### REQUIREMENT
Write out the following lines word for word, leaving out the pictures.

(Chart analysis data)
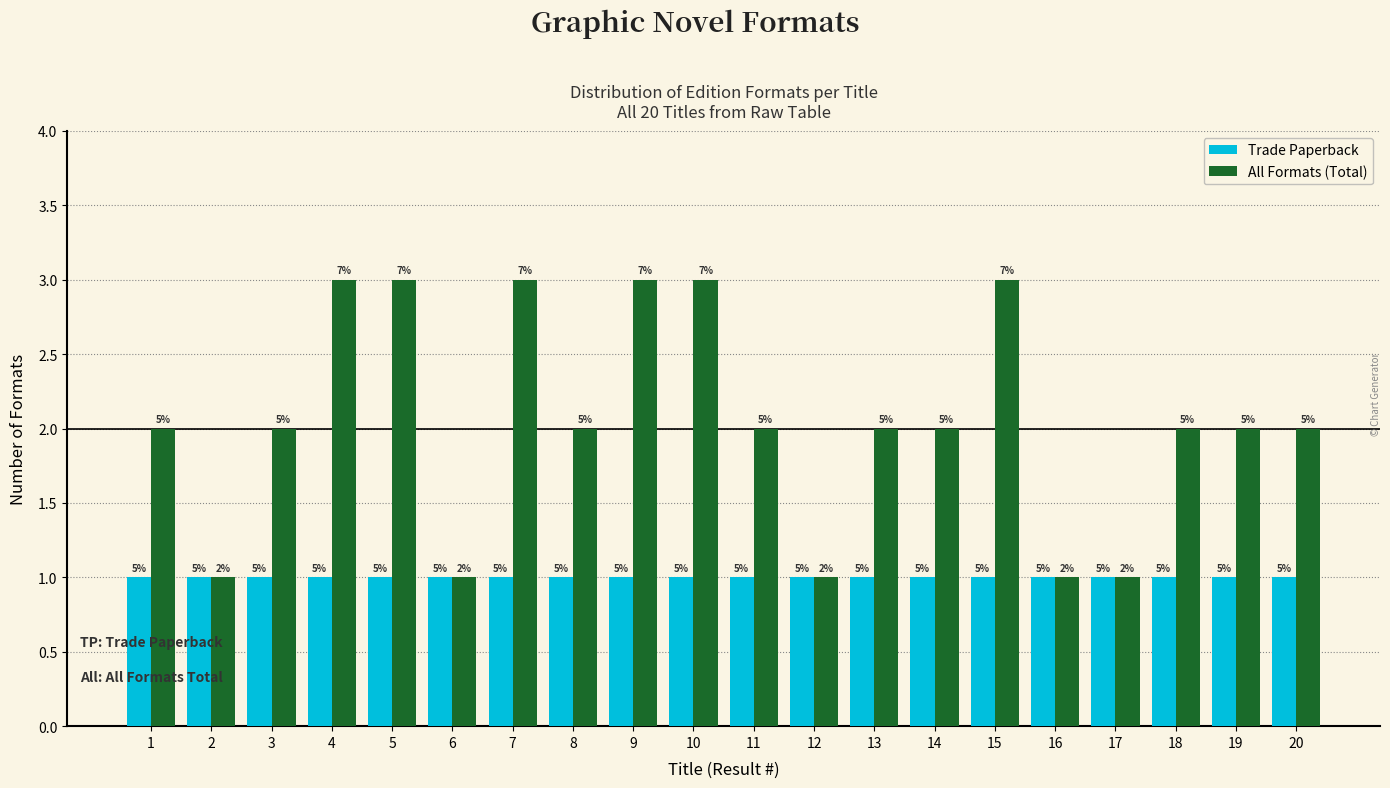

How many groups of bars are there?

20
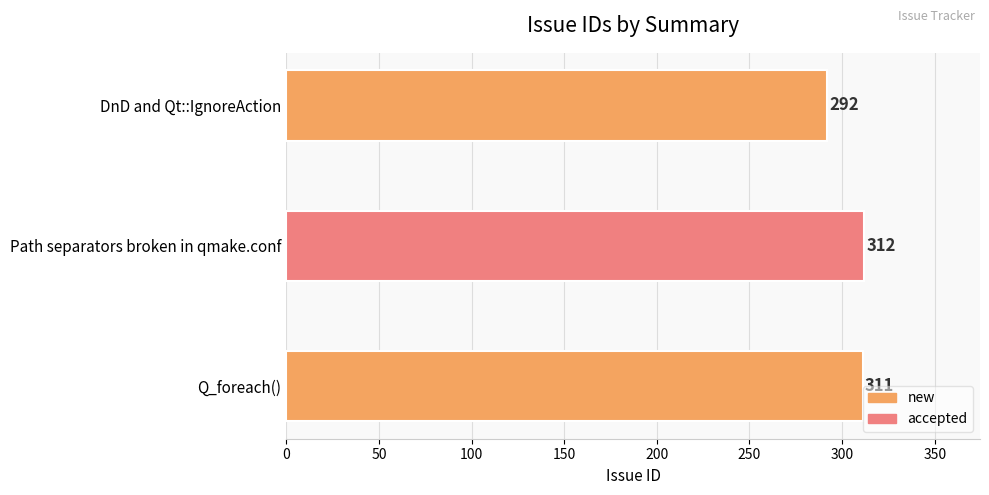

Does the chart contain stacked bars?

No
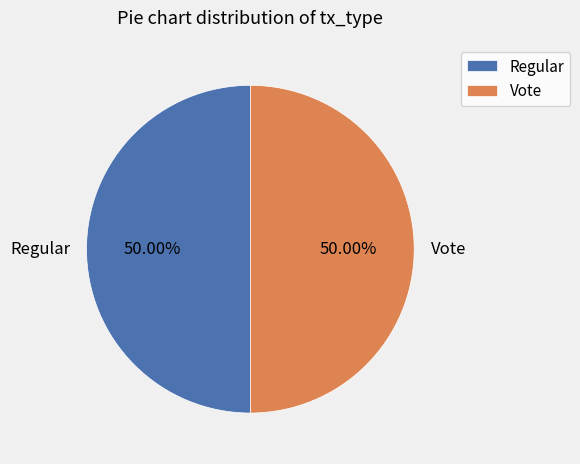

Approximately how many times larger is the value at Regular compared to Vote?

1.0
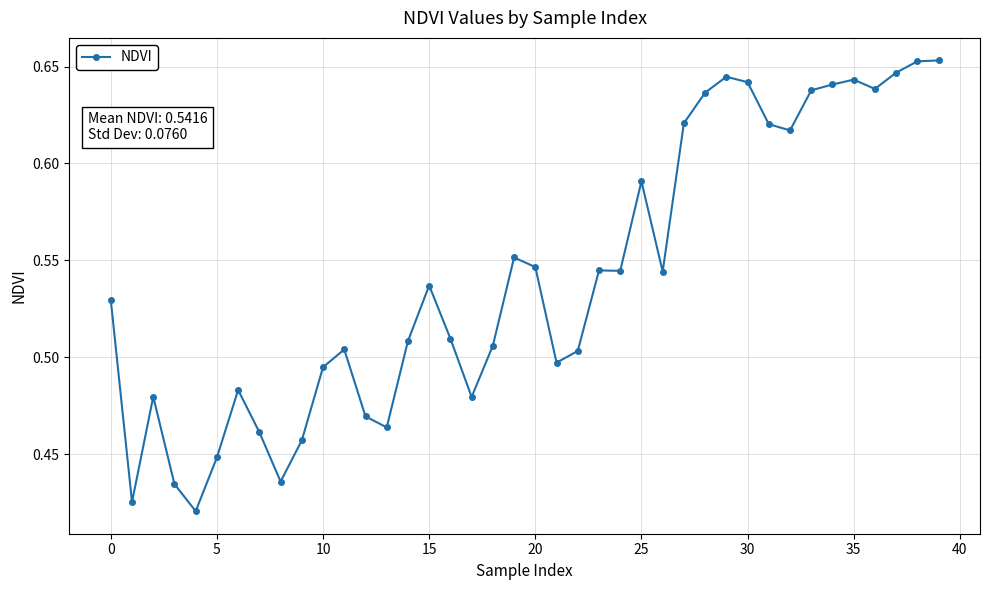

How many values are between 0 and 1?

40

### RESPONSE BELOW
How many groups of bars are there?

20

Does the chart contain stacked bars?

No

Approximately how many times larger is the value at Regular compared to Vote?

1.0

How many values are between 0 and 1?

40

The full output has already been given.